Disgraced Cardinal George Pell will learn next week whether his final bid for freedom has been successful.
The High Court will hand down its judgment in his case on Tuesday.
Pell is one year into a six-year jail sentence handed down after a jury found him guilty in 2018 of sexually abusing two 13-year-old choirboys at Melbourne's St Patrick's Cathedral in 1996.
He failed in a Victorian Court of Appeal bid last year, after two out of three judges found there was sufficient evidence for the jury to find him guilty.
The former Vatican Treasurer was convicted on the word of one of the choirboys, now in his 30s.
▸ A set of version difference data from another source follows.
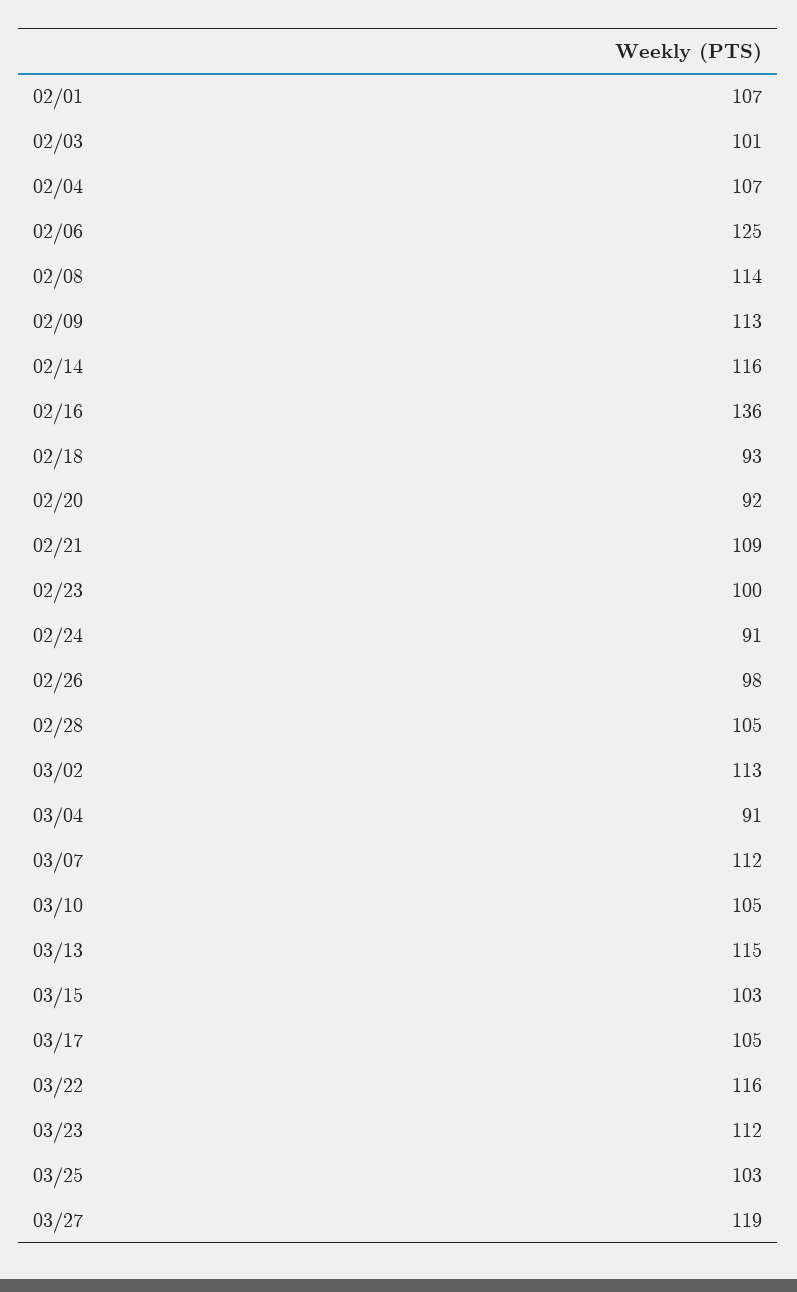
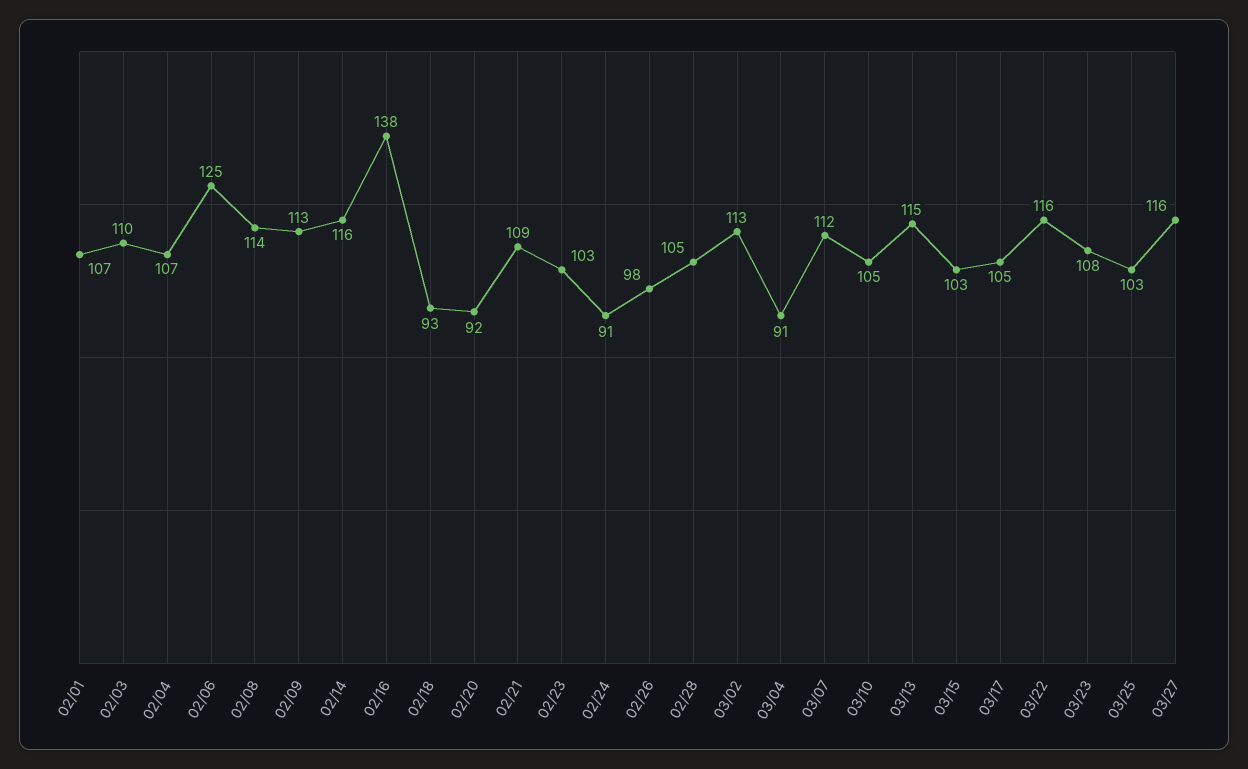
  {
    "02/01": 107,
-   "02/03": 101,
+   "02/03": 110,
    "02/04": 107,
    "02/06": 125,
    "02/08": 114,
    "02/09": 113,
    "02/14": 116,
-   "02/16": 136,
+   "02/16": 138,
    "02/18": 93,
    "02/20": 92,
    "02/21": 109,
-   "02/23": 100,
+   "02/23": 103,
    "02/24": 91,
    "02/26": 98,
    "02/28": 105,
    "03/02": 113,
    "03/04": 91,
    "03/07": 112,
    "03/10": 105,
    "03/13": 115,
    "03/15": 103,
    "03/17": 105,
    "03/22": 116,
-   "03/23": 112,
+   "03/23": 108,
    "03/25": 103,
-   "03/27": 119
+   "03/27": 116
  }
He came forward in 2014 after the death of the other boy.
After a month-long trial and three days of deliberations, a jury unanimously convicted Pell of four charges over the sexual abuse of the two boys in the priest's sacristy of the cathedral after a Sunday mass in December 1996.
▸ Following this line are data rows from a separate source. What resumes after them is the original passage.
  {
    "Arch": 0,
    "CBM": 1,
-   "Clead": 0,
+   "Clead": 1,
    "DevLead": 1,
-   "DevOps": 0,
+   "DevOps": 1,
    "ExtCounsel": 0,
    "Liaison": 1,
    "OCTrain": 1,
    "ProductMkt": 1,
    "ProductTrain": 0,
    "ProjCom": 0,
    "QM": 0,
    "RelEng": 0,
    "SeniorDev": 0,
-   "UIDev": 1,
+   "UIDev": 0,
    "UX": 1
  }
A fifth conviction related to a separate incident when Pell pushed the surviving boy against a wall in a corridor and fondled him.
Australia's highest court has not yet granted the convicted pedophile permission to appeal his sentence.
Instead it heard that application and his appeal arguments simultaneously.
That means the decision of the full-bench of seven judges could go several ways.
A majority or all could refuse his appeal bid altogether, meaning Pell's conviction stands.
They could grant leave to appeal but refuse the appeal, which would also mean Pell's conviction stands.